Tools: visualizing feature distributions; measures of overlap; feature selection with individual, greedy, and floating search strategies; genetic search, feature extraction; PCA, LDA, non-linear extraction methods.
Module 6: Classifier optimisation
How to make sure we meet performance requirements? How to change behavior of already trained classifier? How to deal with skewed data sets (one class much smaller than others)? How to protect classifier from outliers and concepts unknown in training?
Tools: Target detection, one-class classification, ROC analysis for two-class and multi-class problems; class imbalance; performance constraints; cost-sensitive optimization; handling of prior probabilities; rejection of outliers, rejection of low-confidence regions (to find areas of overlap = difficult samples).
Module 7: Advanced data handling
How to get from raw files to data sets? How to clean raw data? How to learn from (multi-band) image data?
Defining the machine learning problem; importing images with annotation; computing local image features in regions; representation for texture and appearance classification; working with high-resolution imagery; extracting local features on a sparse grid, passing labels and classifier decisions between sparse and original image data; training from data extracted from multiple images; dealing with multi-band and hyper-spectral images; extracting spectral bands; importing data from databases using SQL queries; handling data sets that don't fit in memory; handling data validity; working with missing data (removal and imputation).
Module 8: Deep Learning
What is Deep Learning? What problems does it solve better than other approaches? How to build a reliable Deep learning classifier?

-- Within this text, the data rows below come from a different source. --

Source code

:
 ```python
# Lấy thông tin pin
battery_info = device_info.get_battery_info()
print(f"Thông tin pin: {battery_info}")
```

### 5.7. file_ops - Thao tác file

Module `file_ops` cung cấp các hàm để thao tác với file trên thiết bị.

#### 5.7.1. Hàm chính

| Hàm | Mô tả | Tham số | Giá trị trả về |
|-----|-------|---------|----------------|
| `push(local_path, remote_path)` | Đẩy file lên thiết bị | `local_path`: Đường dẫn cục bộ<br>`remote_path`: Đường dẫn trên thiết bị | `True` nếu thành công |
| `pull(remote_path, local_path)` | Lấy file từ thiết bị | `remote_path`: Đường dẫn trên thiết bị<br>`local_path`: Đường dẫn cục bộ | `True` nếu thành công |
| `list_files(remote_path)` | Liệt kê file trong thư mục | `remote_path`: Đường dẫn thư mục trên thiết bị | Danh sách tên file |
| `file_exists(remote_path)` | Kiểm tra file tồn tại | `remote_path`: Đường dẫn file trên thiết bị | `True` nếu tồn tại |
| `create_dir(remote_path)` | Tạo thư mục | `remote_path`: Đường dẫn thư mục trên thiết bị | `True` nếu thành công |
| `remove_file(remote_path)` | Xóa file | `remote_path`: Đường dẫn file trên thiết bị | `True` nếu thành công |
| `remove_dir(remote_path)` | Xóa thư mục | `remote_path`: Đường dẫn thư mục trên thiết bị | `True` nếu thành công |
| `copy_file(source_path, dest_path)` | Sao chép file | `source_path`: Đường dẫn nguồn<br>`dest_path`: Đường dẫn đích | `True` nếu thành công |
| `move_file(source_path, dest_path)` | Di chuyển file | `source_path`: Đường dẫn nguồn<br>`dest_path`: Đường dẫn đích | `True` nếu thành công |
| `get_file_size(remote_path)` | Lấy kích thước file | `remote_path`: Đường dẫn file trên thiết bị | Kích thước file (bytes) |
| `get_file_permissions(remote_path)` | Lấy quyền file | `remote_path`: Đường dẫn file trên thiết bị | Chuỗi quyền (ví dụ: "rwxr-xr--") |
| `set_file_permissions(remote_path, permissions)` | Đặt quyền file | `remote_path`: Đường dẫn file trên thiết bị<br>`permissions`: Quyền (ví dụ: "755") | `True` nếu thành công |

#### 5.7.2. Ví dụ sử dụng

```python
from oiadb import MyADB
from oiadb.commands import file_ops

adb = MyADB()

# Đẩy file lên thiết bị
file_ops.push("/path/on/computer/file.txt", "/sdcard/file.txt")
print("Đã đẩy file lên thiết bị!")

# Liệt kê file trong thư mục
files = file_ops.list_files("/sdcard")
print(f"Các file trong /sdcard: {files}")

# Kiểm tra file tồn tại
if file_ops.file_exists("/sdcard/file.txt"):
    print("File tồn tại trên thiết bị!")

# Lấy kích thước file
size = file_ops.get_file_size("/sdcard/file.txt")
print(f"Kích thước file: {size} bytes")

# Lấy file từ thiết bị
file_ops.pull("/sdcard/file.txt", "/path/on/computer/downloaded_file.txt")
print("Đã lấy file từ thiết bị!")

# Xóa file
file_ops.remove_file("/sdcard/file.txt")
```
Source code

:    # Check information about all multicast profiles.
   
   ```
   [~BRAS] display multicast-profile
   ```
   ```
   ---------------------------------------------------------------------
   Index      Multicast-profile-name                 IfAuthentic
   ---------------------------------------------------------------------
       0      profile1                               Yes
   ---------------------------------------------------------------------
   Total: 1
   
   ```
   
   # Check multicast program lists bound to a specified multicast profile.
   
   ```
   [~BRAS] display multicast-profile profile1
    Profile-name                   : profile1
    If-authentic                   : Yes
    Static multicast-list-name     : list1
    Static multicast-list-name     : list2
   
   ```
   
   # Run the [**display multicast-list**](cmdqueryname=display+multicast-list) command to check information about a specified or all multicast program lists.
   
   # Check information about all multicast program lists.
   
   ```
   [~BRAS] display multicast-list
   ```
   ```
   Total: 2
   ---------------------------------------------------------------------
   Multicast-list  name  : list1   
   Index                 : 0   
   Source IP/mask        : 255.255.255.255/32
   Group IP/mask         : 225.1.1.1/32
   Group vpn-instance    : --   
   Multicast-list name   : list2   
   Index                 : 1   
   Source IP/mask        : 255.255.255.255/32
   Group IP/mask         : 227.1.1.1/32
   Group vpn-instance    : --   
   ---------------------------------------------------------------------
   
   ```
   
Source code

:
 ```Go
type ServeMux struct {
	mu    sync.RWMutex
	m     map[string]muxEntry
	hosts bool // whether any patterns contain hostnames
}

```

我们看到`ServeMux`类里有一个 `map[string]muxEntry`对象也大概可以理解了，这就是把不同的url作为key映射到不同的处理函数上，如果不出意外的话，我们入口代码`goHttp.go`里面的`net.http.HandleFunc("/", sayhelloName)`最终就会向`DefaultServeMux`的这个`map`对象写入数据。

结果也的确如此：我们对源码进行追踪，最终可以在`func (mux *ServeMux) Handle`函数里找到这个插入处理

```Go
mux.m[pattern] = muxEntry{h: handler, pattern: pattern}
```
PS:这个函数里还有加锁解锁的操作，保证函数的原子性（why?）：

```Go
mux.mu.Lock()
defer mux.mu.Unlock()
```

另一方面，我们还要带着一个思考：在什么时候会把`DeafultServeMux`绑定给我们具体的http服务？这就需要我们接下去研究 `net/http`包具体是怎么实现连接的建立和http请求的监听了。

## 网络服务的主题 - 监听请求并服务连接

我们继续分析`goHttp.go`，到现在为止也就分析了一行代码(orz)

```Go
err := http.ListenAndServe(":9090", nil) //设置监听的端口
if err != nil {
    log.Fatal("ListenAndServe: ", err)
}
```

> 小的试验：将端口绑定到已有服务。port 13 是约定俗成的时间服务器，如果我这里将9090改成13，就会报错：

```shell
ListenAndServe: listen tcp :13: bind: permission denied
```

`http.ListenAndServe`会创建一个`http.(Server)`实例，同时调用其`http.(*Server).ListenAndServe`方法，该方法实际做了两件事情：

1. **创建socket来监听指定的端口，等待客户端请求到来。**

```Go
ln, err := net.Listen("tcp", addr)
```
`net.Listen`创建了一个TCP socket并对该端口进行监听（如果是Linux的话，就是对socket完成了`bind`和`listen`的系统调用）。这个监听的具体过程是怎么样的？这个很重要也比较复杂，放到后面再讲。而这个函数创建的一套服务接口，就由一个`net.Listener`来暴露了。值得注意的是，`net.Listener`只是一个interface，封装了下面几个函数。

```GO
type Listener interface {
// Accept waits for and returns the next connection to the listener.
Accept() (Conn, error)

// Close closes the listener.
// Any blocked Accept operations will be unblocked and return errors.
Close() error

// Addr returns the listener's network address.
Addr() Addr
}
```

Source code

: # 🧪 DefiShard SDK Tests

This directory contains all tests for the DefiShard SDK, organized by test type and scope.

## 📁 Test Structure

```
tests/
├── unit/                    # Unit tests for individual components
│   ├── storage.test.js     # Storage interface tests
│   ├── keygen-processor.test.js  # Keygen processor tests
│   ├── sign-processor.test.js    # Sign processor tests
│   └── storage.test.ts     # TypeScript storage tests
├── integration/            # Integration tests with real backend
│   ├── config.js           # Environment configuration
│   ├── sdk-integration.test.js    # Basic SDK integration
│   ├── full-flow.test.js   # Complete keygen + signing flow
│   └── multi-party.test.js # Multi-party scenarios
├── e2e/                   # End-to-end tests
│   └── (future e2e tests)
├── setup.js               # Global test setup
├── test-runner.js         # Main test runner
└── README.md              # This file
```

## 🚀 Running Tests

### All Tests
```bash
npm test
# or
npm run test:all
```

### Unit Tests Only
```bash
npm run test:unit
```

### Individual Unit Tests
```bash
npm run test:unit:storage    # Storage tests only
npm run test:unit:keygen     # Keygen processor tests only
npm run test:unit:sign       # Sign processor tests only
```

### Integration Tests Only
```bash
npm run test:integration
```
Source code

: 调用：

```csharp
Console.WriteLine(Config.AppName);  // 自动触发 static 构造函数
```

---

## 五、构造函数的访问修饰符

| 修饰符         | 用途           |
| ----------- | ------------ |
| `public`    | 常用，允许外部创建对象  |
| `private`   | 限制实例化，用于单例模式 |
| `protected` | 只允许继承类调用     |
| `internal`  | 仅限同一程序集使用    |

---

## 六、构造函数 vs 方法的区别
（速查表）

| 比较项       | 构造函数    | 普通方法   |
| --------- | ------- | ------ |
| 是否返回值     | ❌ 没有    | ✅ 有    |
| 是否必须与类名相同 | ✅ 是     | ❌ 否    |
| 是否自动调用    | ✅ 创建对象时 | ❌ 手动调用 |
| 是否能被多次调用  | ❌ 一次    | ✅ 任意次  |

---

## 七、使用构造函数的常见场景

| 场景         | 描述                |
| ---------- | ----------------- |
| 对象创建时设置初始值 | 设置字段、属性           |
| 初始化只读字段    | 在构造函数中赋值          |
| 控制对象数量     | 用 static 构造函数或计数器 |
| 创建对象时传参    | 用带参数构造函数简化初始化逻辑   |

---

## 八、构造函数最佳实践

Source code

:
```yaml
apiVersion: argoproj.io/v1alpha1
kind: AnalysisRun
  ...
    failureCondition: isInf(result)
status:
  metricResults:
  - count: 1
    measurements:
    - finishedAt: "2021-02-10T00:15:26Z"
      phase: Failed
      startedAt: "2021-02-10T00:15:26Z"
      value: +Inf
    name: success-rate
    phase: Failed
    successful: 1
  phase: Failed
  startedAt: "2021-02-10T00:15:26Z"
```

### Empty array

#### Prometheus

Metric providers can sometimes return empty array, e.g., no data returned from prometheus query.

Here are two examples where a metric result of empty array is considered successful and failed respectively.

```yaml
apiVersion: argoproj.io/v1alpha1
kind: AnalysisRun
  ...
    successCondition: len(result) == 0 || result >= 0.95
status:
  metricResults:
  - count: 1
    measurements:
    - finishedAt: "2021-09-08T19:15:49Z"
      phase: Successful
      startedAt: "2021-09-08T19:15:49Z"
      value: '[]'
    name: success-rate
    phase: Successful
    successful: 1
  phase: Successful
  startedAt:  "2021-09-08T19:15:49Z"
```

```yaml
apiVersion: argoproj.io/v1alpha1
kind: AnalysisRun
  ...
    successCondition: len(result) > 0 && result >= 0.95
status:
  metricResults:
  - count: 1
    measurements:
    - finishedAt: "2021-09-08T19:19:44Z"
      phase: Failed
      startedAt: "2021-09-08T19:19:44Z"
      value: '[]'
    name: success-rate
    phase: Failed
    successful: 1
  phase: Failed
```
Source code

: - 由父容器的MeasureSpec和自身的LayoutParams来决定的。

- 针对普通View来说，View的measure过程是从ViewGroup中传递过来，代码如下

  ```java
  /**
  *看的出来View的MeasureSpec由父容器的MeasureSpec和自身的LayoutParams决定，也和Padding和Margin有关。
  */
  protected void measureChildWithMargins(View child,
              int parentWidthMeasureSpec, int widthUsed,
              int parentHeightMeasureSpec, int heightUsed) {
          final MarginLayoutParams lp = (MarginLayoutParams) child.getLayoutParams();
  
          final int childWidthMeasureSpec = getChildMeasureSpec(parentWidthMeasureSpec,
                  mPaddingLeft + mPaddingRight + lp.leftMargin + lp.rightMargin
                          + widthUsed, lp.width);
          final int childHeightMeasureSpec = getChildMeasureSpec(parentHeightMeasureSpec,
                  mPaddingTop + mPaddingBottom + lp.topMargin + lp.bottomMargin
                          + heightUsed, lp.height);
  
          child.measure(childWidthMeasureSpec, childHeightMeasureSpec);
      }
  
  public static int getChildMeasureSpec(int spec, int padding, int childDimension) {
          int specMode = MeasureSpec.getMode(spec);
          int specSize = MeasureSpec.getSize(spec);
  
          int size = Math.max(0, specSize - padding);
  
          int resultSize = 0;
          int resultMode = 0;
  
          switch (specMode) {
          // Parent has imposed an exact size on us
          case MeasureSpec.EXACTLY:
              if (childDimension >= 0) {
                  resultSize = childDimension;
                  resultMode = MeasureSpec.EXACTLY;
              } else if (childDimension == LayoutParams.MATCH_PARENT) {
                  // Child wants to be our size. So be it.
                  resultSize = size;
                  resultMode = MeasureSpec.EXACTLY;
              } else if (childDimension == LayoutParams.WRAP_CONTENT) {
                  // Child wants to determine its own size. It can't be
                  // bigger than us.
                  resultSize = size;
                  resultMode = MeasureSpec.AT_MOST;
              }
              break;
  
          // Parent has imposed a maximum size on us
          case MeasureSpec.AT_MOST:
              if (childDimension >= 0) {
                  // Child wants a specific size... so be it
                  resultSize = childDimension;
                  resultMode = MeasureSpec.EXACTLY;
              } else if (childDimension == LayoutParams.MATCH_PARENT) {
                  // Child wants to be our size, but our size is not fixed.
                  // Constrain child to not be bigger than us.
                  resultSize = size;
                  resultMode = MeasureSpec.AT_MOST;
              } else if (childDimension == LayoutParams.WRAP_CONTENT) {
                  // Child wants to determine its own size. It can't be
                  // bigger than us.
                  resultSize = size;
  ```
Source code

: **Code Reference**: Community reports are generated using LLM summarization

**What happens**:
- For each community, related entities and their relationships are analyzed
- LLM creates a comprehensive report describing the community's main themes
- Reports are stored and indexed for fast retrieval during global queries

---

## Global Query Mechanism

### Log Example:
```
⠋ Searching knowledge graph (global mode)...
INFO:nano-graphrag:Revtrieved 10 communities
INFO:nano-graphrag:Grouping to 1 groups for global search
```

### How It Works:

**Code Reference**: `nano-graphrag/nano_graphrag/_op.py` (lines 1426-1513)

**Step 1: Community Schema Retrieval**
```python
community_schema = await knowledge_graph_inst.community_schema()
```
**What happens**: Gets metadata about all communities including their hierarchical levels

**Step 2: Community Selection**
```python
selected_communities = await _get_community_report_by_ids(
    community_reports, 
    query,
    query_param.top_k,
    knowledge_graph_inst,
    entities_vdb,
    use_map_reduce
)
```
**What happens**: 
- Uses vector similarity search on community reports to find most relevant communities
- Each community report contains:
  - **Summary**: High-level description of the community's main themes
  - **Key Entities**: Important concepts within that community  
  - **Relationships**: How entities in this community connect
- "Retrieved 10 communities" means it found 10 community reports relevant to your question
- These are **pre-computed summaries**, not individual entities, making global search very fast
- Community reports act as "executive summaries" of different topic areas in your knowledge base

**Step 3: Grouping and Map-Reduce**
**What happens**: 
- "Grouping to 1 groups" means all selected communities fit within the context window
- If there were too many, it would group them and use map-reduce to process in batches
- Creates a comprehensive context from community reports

Tools: Building blocks of convolutional neural networks (CNNs). Strengths and weaknesses of deep learning. How to build reliable CNNs? How to integrate with other machine learning tools (ROC, cascading with other classifiers).
Module 9: Clustering, similarity representations, classifier fusion
How to define groups of similar observations? How to interpret clustering results? How to combine multiple classifiers? How to incorporate prior knowledge in custom similarity measures and learn from them.
Using clusters to quickly label data or build better classifiers in multi-modal problems; Visualizing clustering solutions; Leveraging clustering as a tool to understand the source of classification errors; Deciding on the number of clusters; Dissimilarity measures; k-means; mixture models, EM algorithm; hierarchical clustering; evidence accumulation, Representing measurements by proximities; building classifier in dissimilarity spaces; Classifier fusion; crisp and trained combiners; Robust combining system based on unbiased estimation of second-stage soft outputs; Cascading of classifiers (solving difficult problems with different features/models than simple ones).
Module 10: System design
How to build robust systems? Why may the optimization of a single component (classifier) not yield a good system performance? System design work-flow.
Tools: Role of meta-data, how to setup robust and realistic system evaluation, custom algorithms, automatic selection of operating points, local and object-level classification, cross-validation over objects.
Module 11: classifier deployment, embedded classifiers in production
How to move from a research prototype to a production machine? Is my classifier fast enough? How to speed up classifier execution? How to directly test research ideas real-time in production machine?
Execution complexity of classifiers; how to measure speed; Performance vs speed characteristics; Classifier speedup strategies; cascading for faster execution; Practical real-time embedding out of Matlab with perClass Runtime; linking perClass Runtime to a custom application; API walkthrough; accessing decision names; using multiple pipelines; changing operating points in production; strategies to speed up classifier execution.